Collected data entries:
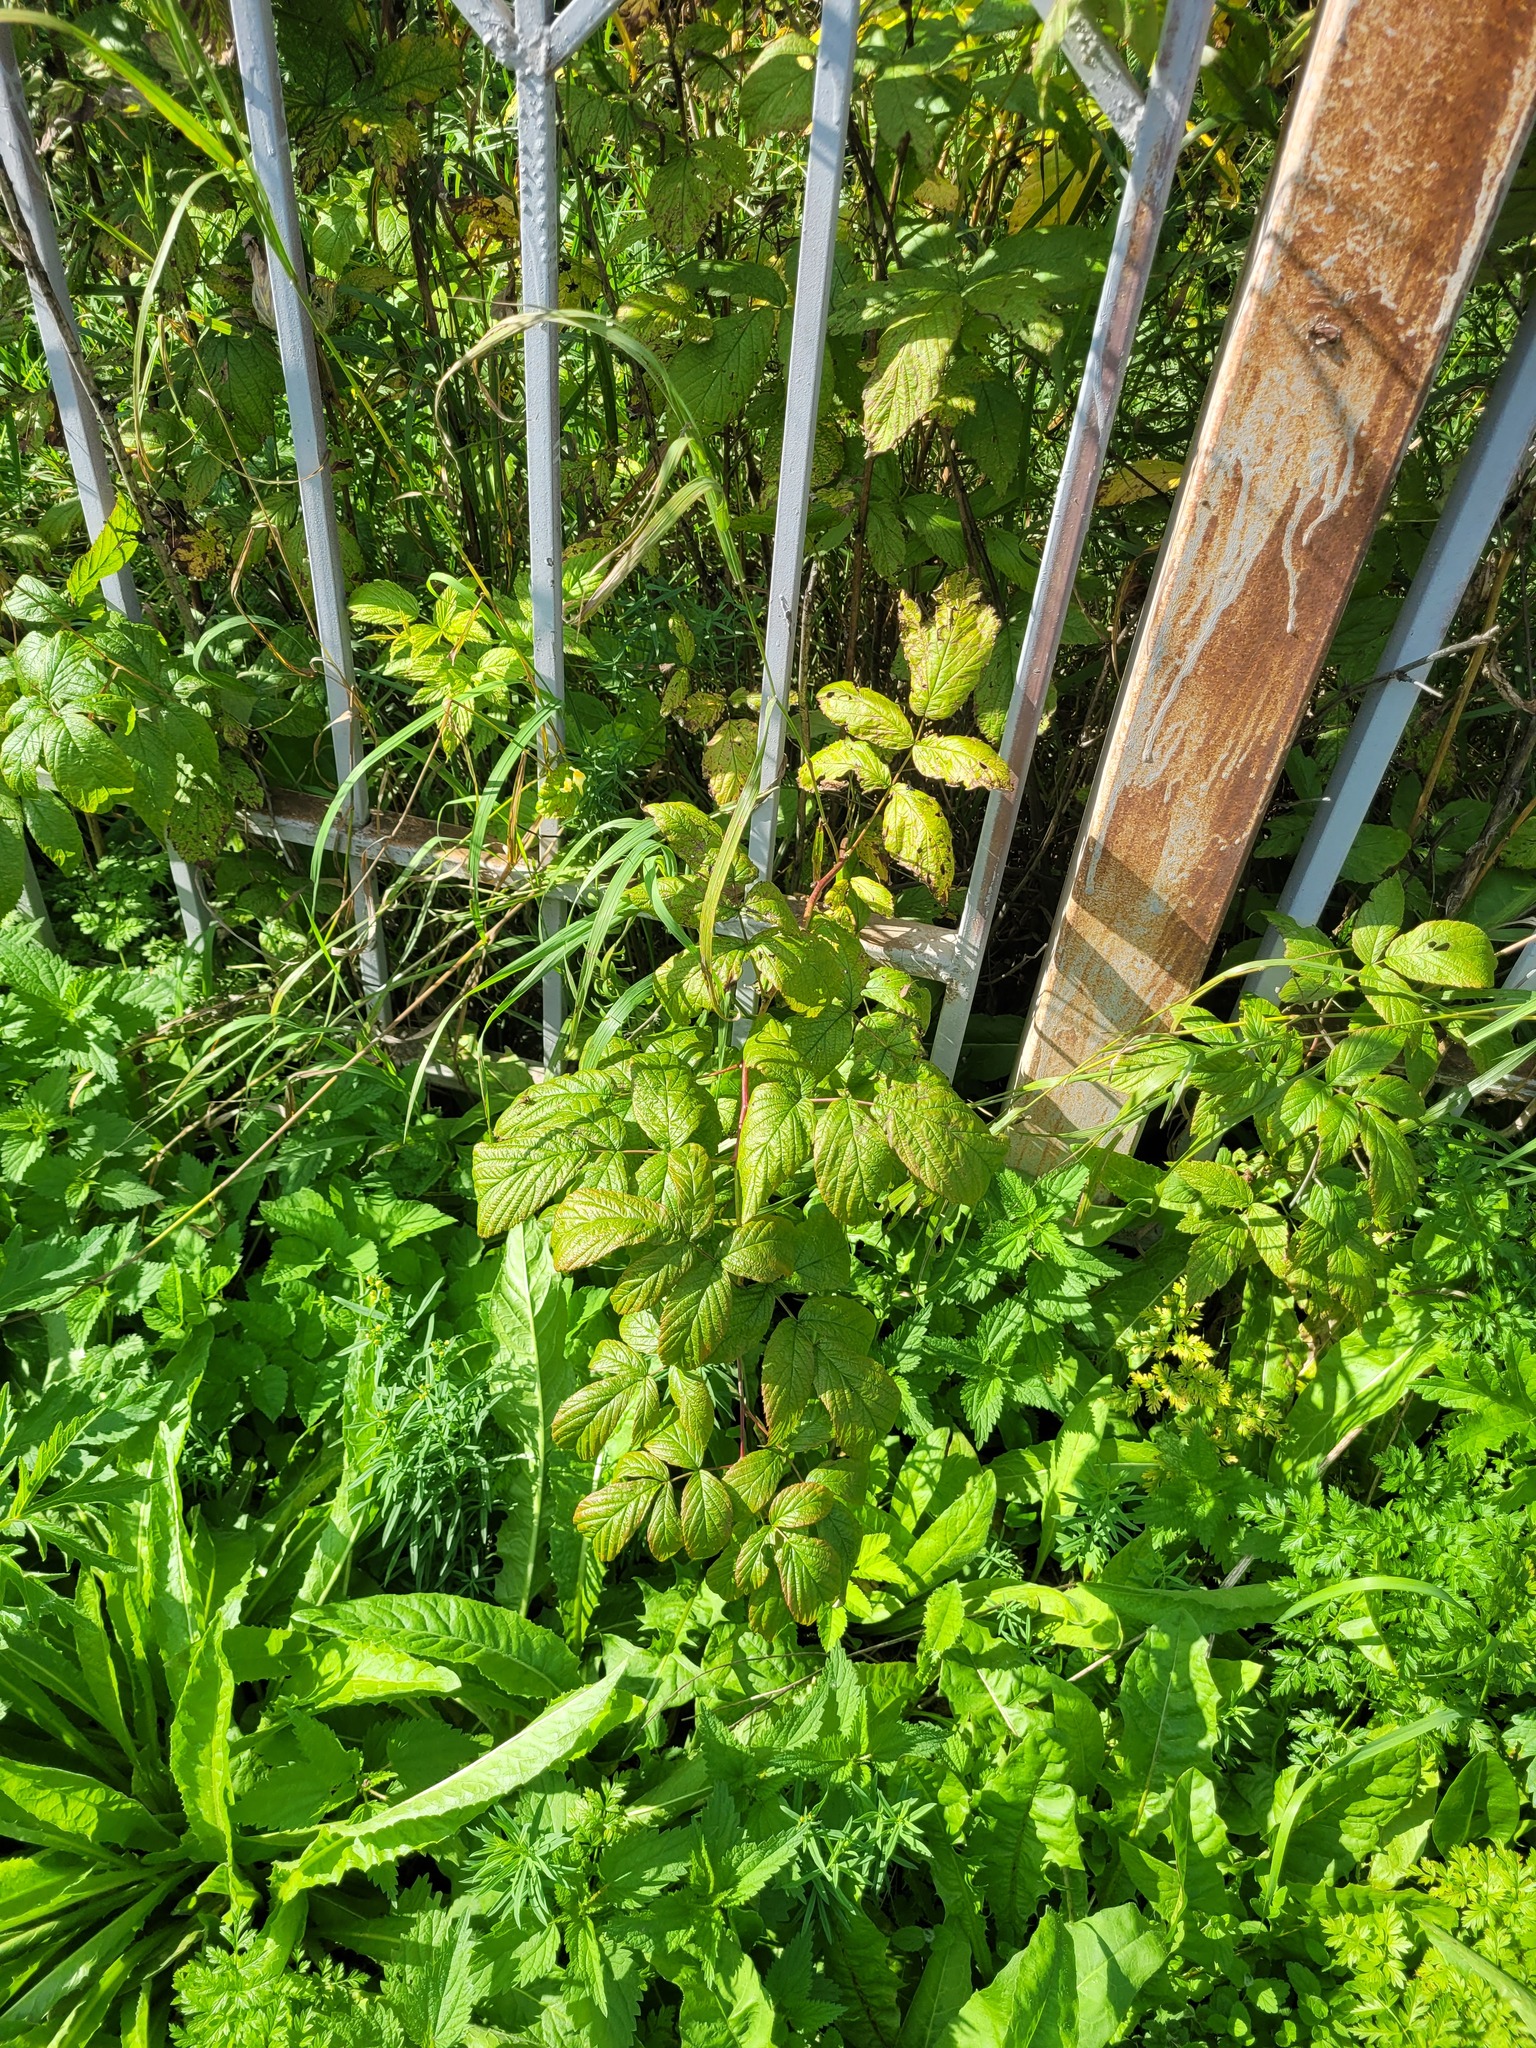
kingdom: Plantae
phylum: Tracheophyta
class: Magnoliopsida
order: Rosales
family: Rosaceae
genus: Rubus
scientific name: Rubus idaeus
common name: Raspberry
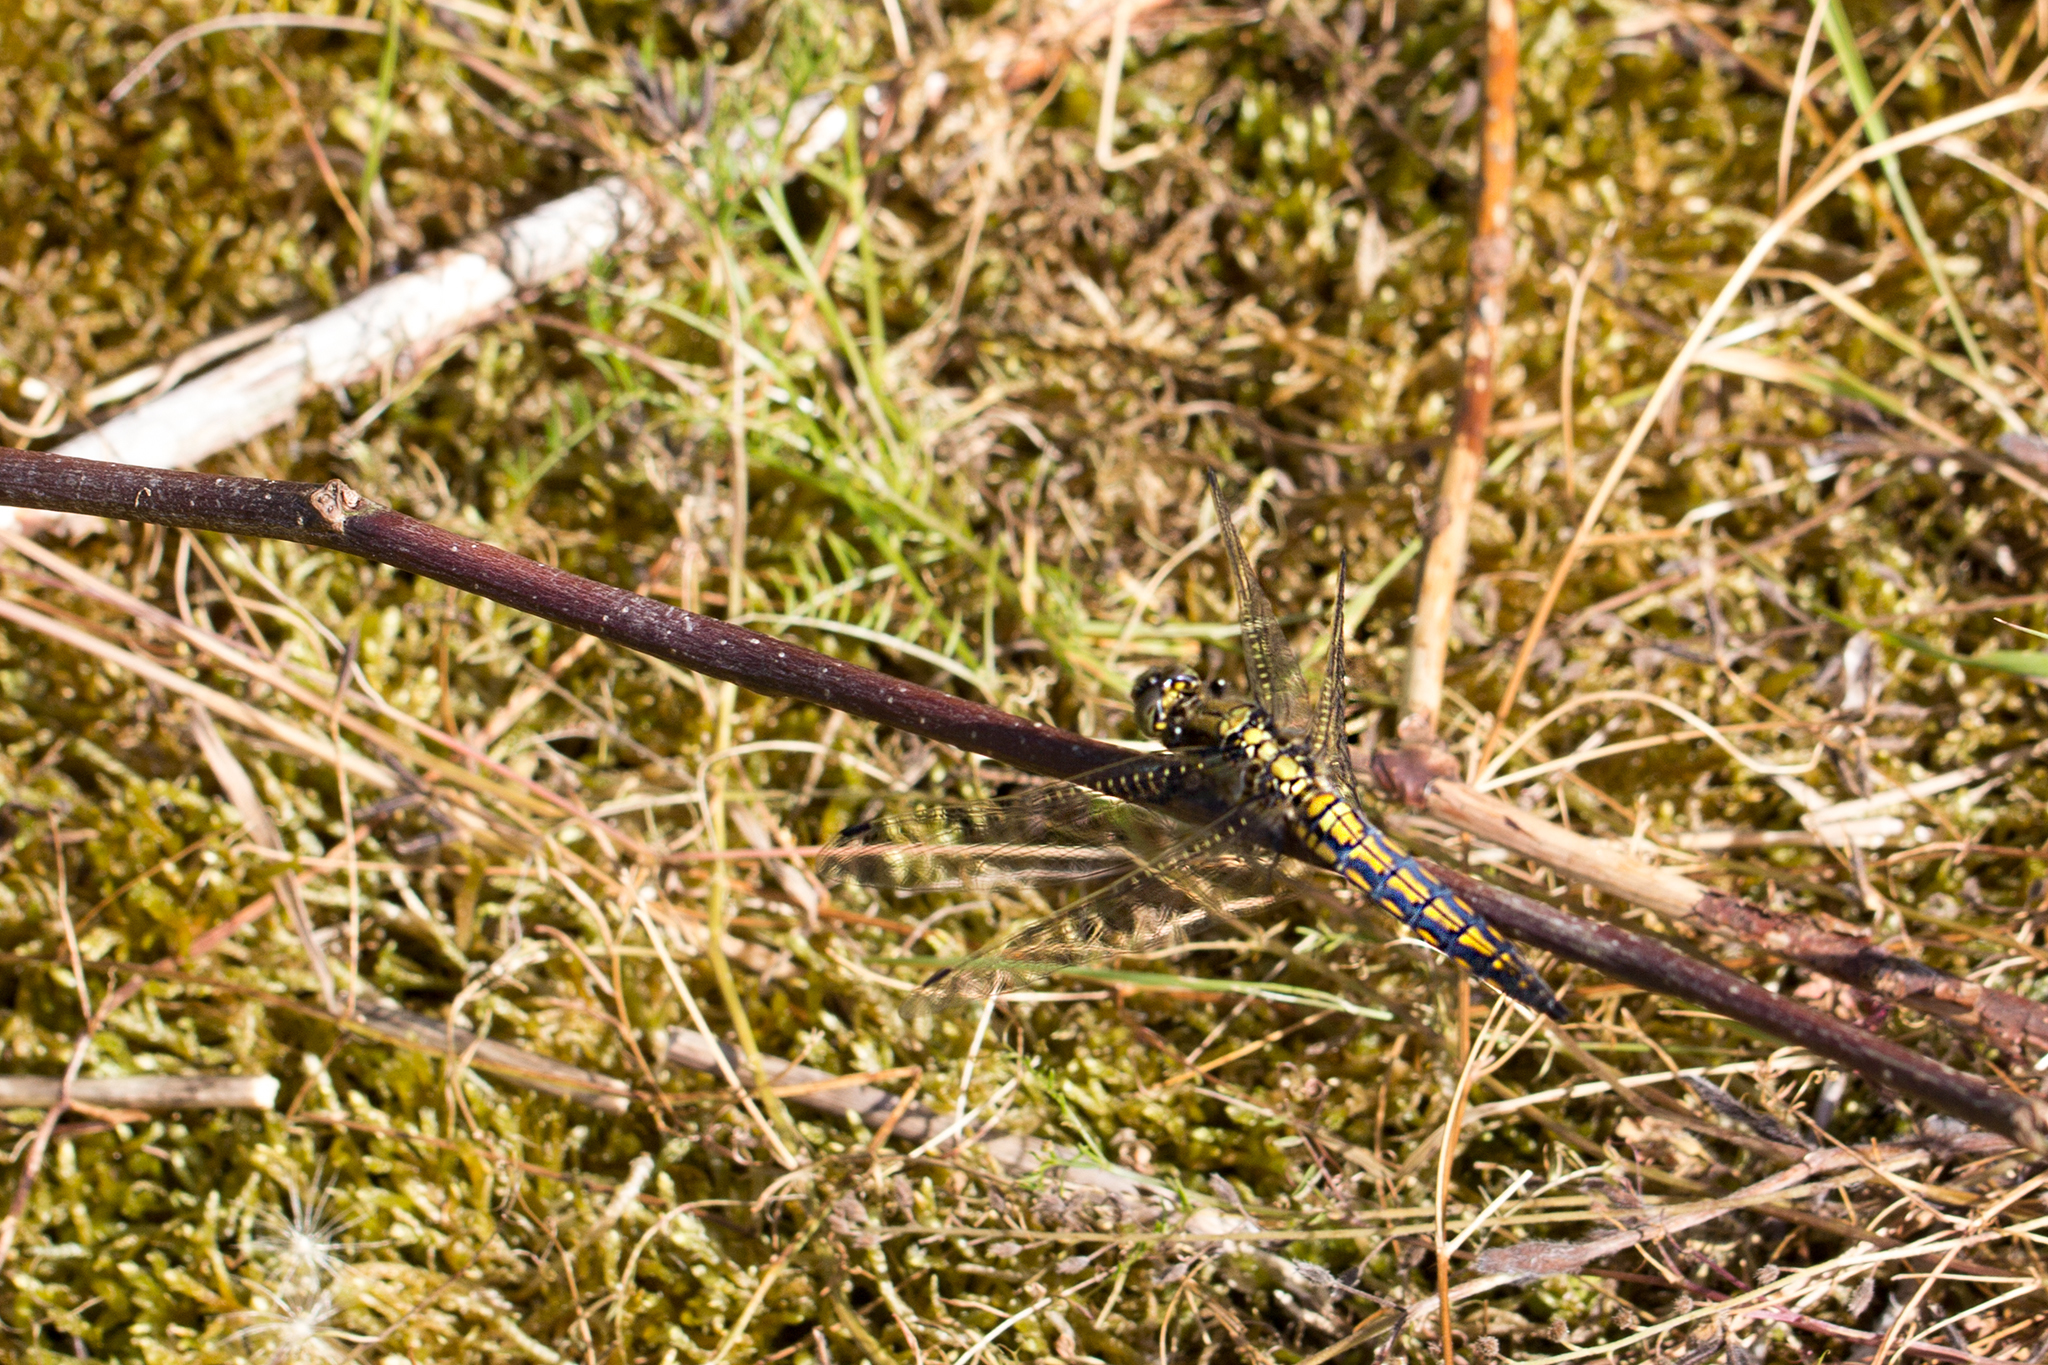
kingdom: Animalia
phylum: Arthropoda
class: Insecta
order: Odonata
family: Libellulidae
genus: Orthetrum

[Task brief] Rewrite the lines of every entry above with "phylum" changed to "division" and everything else kept the same, and leave out the pictures.

[Solution to this problem]
kingdom: Plantae
division: Tracheophyta
class: Magnoliopsida
order: Rosales
family: Rosaceae
genus: Rubus
scientific name: Rubus idaeus
common name: Raspberry
kingdom: Animalia
division: Arthropoda
class: Insecta
order: Odonata
family: Libellulidae
genus: Orthetrum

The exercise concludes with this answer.